Oggi, la storia
Venerdì 20 novembre 2015 - 07:05
In questi giorni di acceso dibattito intorno agli attentati di Parigi si sentono, ancorché nella ridda di commenti contradditori e tra le chiacchiere da bar, ripetuti e vibranti appelli al dialogo e alla pace. Qualcuno ha evocato un celebre emistichio latino che suona così: cedant arma togae, «le armi lascino spazio alla toga». Questa celebre metafora, che ha assunto un valore gnomico, di sentenza universale (di aforisma, insomma) è da attribuire a Marco Tullio Cicerone: si tratta della prima metà di un esametro del poemetto autocelebrativo intitolato De consolatu suo, che nella sua interezza così si esprime: cèdant àrma togaè, concèdat làurea làudi «cedano le armi alla toga ed alla fama ceda l’alloro [militare]». Per lo più citata al di fuori del suo contesto, l’esortazione ciceroniana sembra ammiccare in direzione di un pacifismo ecumenico che sosterrebbe, per dirla con una metafora più moderna, la necessità di sostituire la spada con il diritto, il governo militare con quello civile, la guerra con la diplomazia. La punta della spada con la toga del magistrato, per l’appunto.

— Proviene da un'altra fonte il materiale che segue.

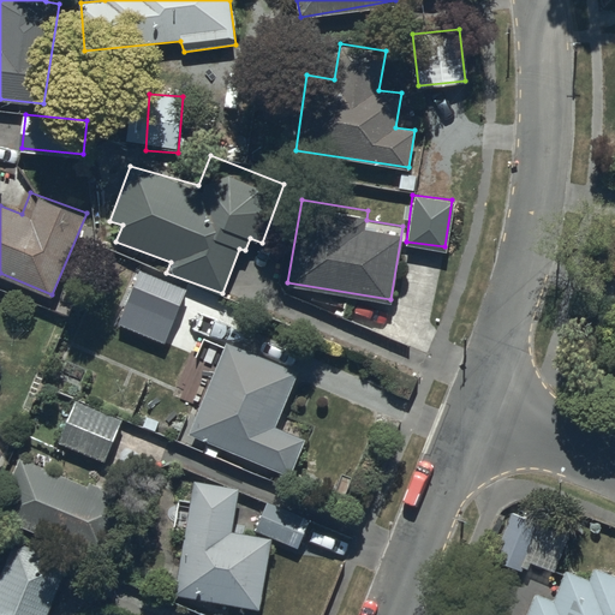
[(142,270),(120,321),(163,340),(185,288),(142,270)]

In realtà Cicerone scrisse quel verso – peraltro sbeffeggiato da alcuni suoi contemporanei – per celebrare il suo consolato (quello del 63 a.C.), durante il quale egli sventò il tentativo di colpo di stato degli eversori catilinari e ripristinò la pax civilis. Già Alessandro Manzoni conosceva il valore sentenzioso della frase, tanto che nel cap. XIII dei Promessi sposi la face pronunciare al gran cancelliere Ferrer, tronfio per aver salvato con la “diplomazia” il vicario di provvisione dal linciaggio della folla inferocita. Ma la chiave ermeneutica migliore per riattualizzare il cedant arma togae, è forse quella di ritornare a Cicerone medesimo, il quale ebbe modo di commentare questa espressione nella Seconda filippica e nel De officiis. Proprio in quest’ultima opera, un trattato in tre libri “sui doveri”, scrisse: «Non è forse vero che, quando io reggevo il timone dello Stato, le armi cedettero alla toga? Mai lo Stato corse più grave pericolo e mai godette di pace più sicura. Con tanta prontezza, in virtù dei miei provvedimenti e della mia vigilanza, le armi caddero da sole dalle mani dei cittadini più temerari. Quali così grandi imprese, dunque, furono mai compiute in guerra? Quale trionfo militare può essere portato a paragone?».
Ecco, è forse questa la cifra più interessante insita nella retorica ciceroniana, confezionata ad hoc per la smania citazionista dell’uomo contemporaneo, cioè una semplice domanda: esiste forse uno instrumentum regni che sia migliore della legge?